Praktisi hukum Grace Bintang Hidayanti Sihotang berpendapat, usulan Komisi XI DPR terkait moratorium unit link sangat tidak dimungkinkan. Alasannya, perjanjian asuransi dalam produk unit link merupakan perjanjian perdata dan bukan dalam ranah hukum publik. Dalam perjanjian perdata berlaku pacta sunt servanda (perjanjian harus ditepati). Perjanjian berfungsi sebagai undang-undang (UU) bagi pihak-pihak yang berjanji.

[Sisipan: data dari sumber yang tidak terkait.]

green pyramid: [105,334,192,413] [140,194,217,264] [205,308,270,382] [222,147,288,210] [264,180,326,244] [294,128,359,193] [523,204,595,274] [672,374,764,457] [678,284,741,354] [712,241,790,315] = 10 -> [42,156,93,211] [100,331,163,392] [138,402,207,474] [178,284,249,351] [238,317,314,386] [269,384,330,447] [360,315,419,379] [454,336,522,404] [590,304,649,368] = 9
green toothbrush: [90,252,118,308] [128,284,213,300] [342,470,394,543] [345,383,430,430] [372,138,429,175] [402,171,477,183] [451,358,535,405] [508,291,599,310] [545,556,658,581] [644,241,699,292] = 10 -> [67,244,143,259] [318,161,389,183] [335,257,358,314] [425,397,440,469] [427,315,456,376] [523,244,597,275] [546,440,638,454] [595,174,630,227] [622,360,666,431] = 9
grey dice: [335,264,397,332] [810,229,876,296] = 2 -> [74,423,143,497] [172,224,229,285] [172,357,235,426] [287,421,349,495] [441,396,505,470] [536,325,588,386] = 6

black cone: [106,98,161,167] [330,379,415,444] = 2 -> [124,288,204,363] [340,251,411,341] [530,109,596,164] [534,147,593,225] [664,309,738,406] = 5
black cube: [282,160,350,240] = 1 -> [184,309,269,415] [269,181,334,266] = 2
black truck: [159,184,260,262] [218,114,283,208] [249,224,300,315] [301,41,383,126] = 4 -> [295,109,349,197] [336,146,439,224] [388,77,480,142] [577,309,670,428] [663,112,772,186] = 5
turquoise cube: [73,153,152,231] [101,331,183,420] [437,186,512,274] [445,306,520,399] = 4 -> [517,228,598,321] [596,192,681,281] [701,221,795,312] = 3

”Jadi, jika pemerintah, regulator atau pembuat kebijakan melakukan moratorium terhadap hal yang diatur dalam perjanjian keperdataan, secara tidak langsung sudah melanggar ketentuan. Terutama ketentuan nomor 2 dari persyaratan sebuah diskresi, yaitu bertentangan dengan peraturan perundang-undangan. Sebab, ya itu tadi, perjanjian adalah hukum bagi pihak yang berjanji. Hal ini dinilai akan berpotensi tidak baik terhadap asas kepastian hukum,” ujar pengajar tindak pidana ekonomi di Universitas Terbuka (UT) ini, Kamis (9/12/2021).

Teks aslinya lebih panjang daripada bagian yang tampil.